4 Mar 2011

Ivory Coast: ‘Genocide in the making’ says UN ambassador

Forces loyal to the disputed Ivory Coast leader Laurent Gbagbo gun down at least six unarmed women protesters as the country’s UN ambassador warns of “genocide in the making”

Residents flee with their belongings after clashes in Abobo (reuters)

Soldiers backing the Ivory Coast’s defiant leader have opened fire at an all-female rally in support of his rival in the nation’s commercial capital Abidjan.

At least 400 people have been killed and hundreds of thousands have fled since disputed elections in November, according to UN estimates. Almost all of those killed were men who had voted for the internationally recognised winner of the election Alassane Ouattara.

The killing of the women has shocked a nation where all-female demonstrations are traditionally seen as a last resort for dissent.

Sirah Drane, who helped organise the march, said she was holding the megaphone and preparing to address the large crowd that had gathered at a roundabout in the Abobo district.

“We said to ourselves ‘they won’t shoot at women’. I heard a boom. They started spraying us.” Women’s protest organiser Sirah Drane

“That’s when we saw the tanks,” she said. “There were thousands of women. And we said to ourselves ‘they won’t shoot at women’. I heard a boom. They started spraying us. I tried to run and fell down. The others trampled me. Opening fire on unarmed women? It’s inconceivable.”

The UN refugee agency have been forced to halt plans to build a camp for an estimated 70 000 refugees in the Western part of the country because of security fears. In Abidjan, in the south, the UN estimates 200 000 people have fled the city.

In New York, the UN Security Council said it was “deeply concerned” about the escalation of violence in Ivory Coast and that it could lead to a resurgence of civil war there.

‘Genocide in the making’

Ivory Coast’s ambassador to the UN, Yousoufou Bamba- an Ouattara loyalist who draws his support from the mainly Muslim northern half of the country- says the situation is moving towards genocide, with people of northern origin and from the central region being targeted by violence.
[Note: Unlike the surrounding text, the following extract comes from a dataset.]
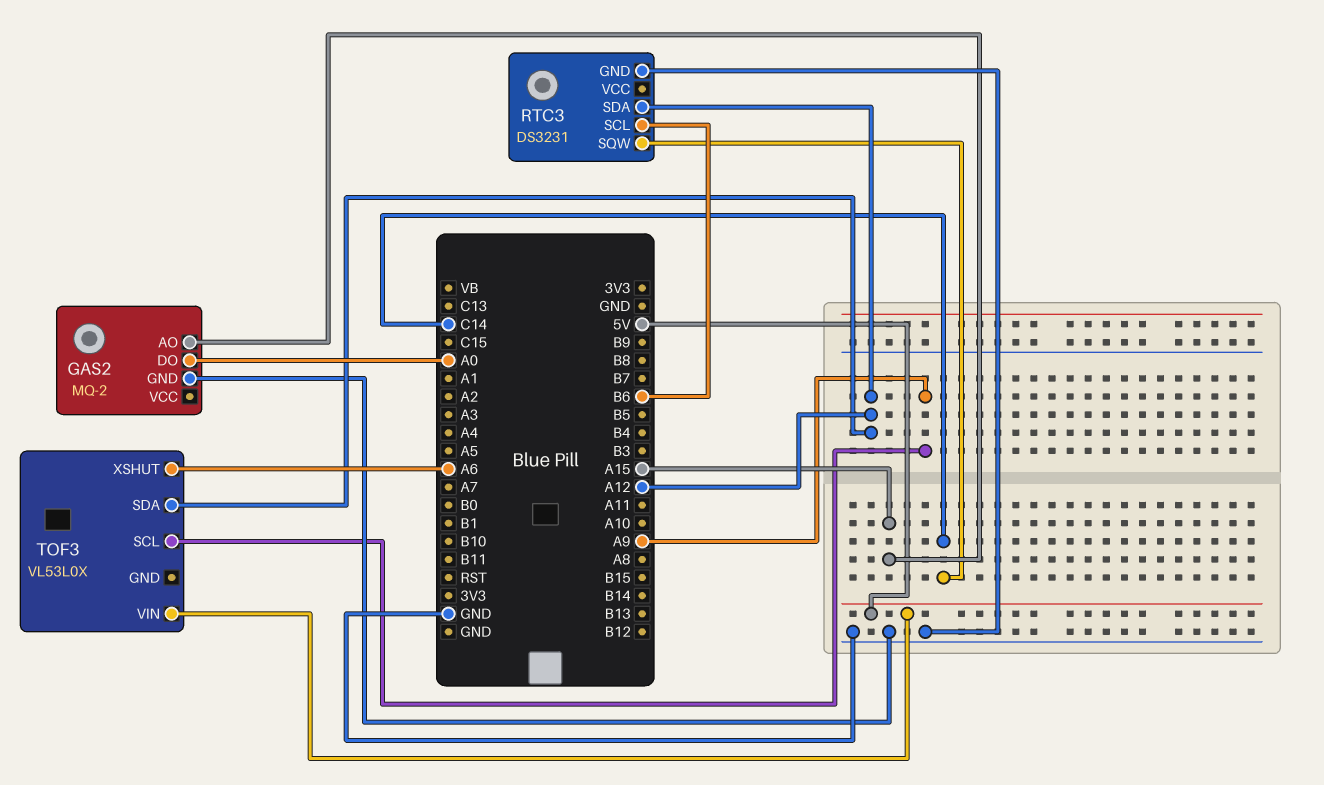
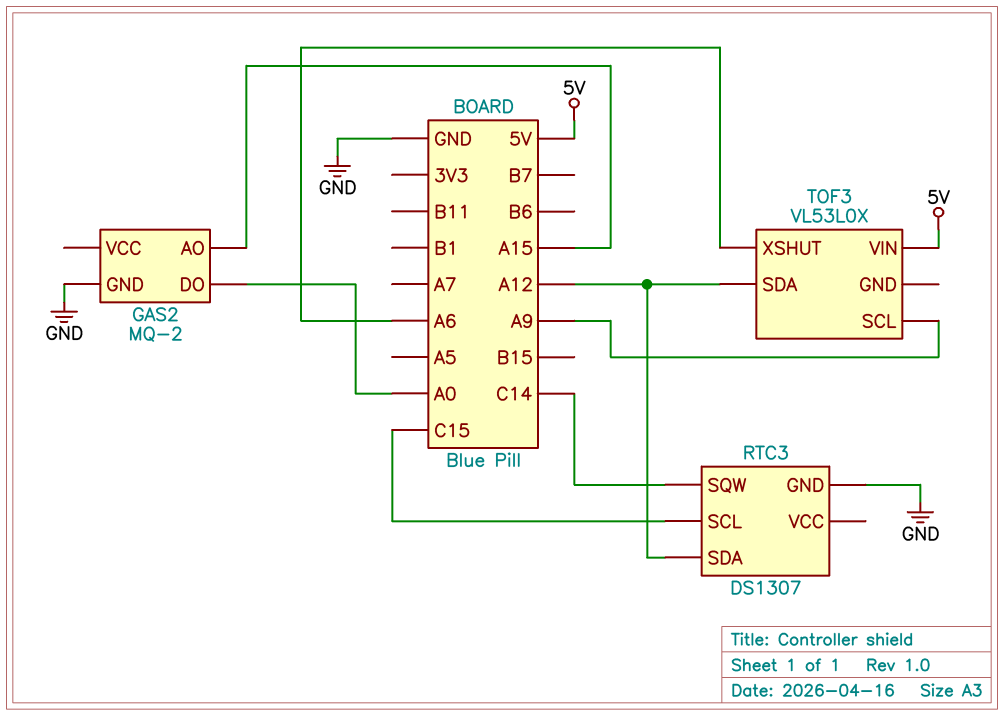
RTC3: DS3231 -> DS1307
RTC3 pin SCL: B6 -> C15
“Today I will reiterate genocide is in the making,” he said. “They are killing people along ethnic lines. They are killing foreign nationals from foreign countries, from neighbouring countries. They are killing people who are opposed to Mr Gbagbo. That’s not acceptable,” he said.
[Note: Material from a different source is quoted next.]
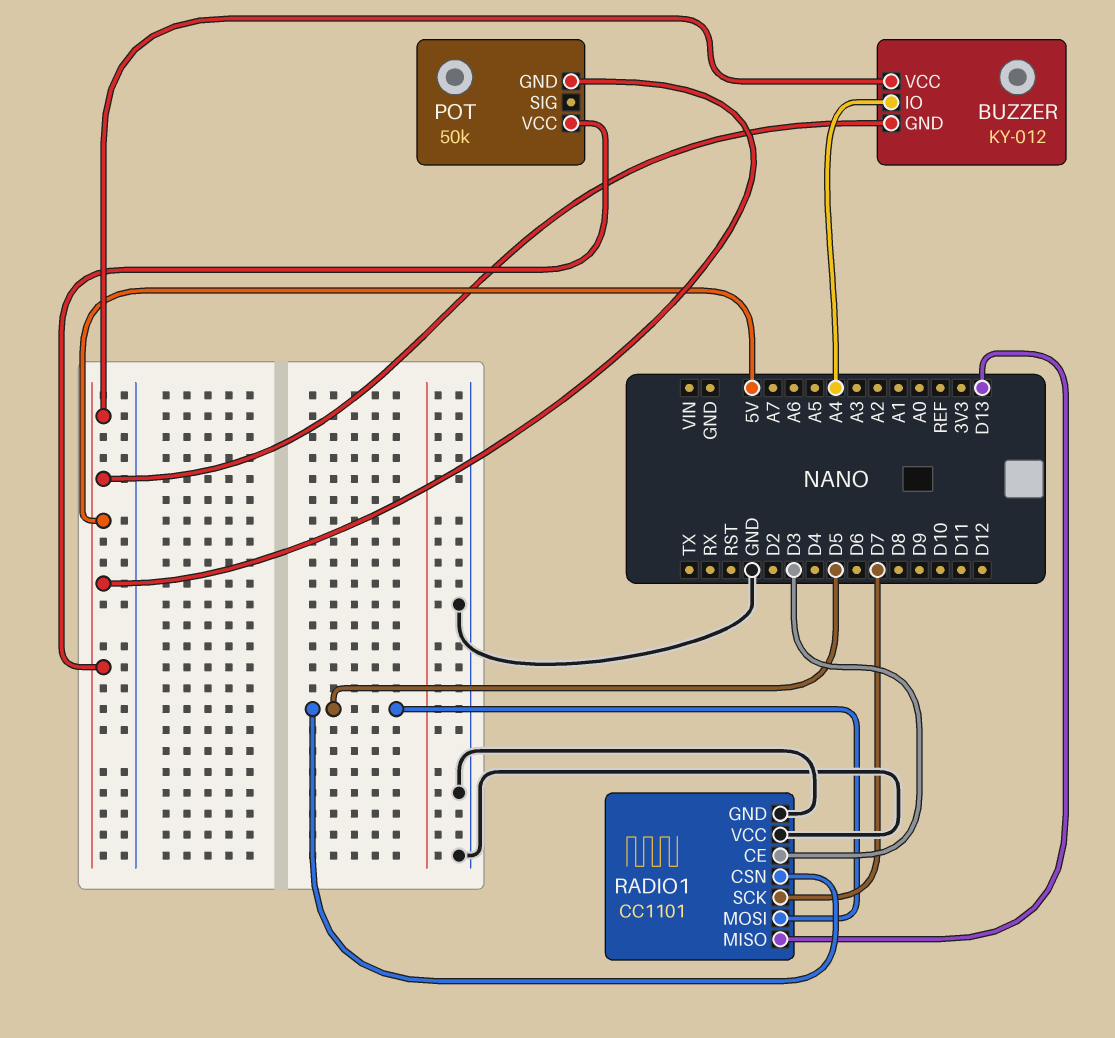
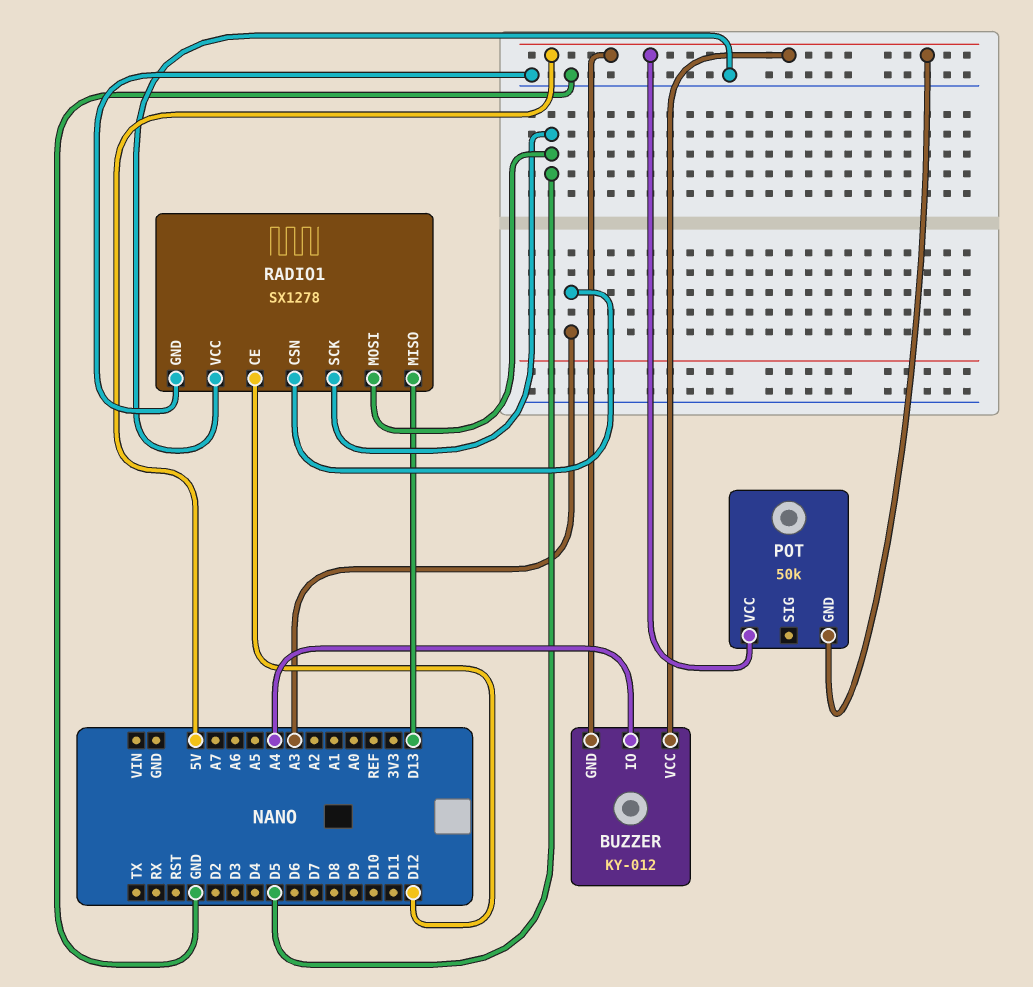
RADIO1: CC1101 -> SX1278
RADIO1 pin CE: D3 -> D12
RADIO1 pin CSN: D5 -> A3
RADIO1 pin SCK: D7 -> D5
Bamba has called for more international intervention and a stronger mandate for the UN peacekeepers stationed in the country.

Anti-Gbagbo protesters near a roadblock and burning tyres in the Abobo area of Abidjan (reuters)

Last year’s presidential elections – the first in ten years – renewed divisions along ethnic, religious and economic lines. Laurent Gbagbo, leader of the Front Populaire Ivorien (FPI), refused to accept results which gave his northern rival Alassane Ouattara, who leads the Rassemblement des Republicains (RDR), an 8 percentage point victory.

Multiple delegations of African leaders have failed to persuade Gbagbo to leave office, with the President rejecting all of their proposals, including offers of an amnesty and exile abroad.

Up until the 1990s Ivory Coast’s thriving cocoa industry meant living standards there were far higher than its neighbours. This attracted economic migrants from Mali and Burkina Faso who settled in the north. Overall a quarter of Ivorians are of foreign descent.

Ethnic tensions

Ethnic tensions had been suppressed under the leadership of Félix Houphouet-Boigny who was the first President since independence. He ran a one party state during his 33 year term but presided over a period of relative peace and economic prosperity that saw Ivory Coast become the world’s leading producer of cocoa by 1979. His death in 1993 coincided with a resurgence of ethnic violence in the country and economic decline.

He was succeeded by Henri Konan Bédié who was president when northerners originating from Burkina Faso were massacred in plantations at Tabou in 1995. Sporadic violence followed and in 1999 Bede was overthrown in military coup led by Robert Guei.

In the run up to the 2000 elections Guei introduced legislation, approved by a referendum, which required both parents of a presidential candidate to be born within the Ivory Coast. This excluded the northern candidate Alassane Ouattara from running.

Echoing scenes ten years later, Guei lost the 2000 election but proclaimed himself president, leading to a popular uprising which forced him to cede power to Gbagbo who was seen as the true winner.

In September 2002 civil war began. Troops loyal to Ouattara mutinied and launched attacks in cities across the country. On the first night of the uprising former president Robert Guei was killed .

Relative peace resumed in 2003 and a government of national unity was established, which survived until 2009 – despite Gbagbo’s refusal in 2005 to hold an election after his original presidential mandate had expired.

In 2007 the country was officially reunited in a peace deal.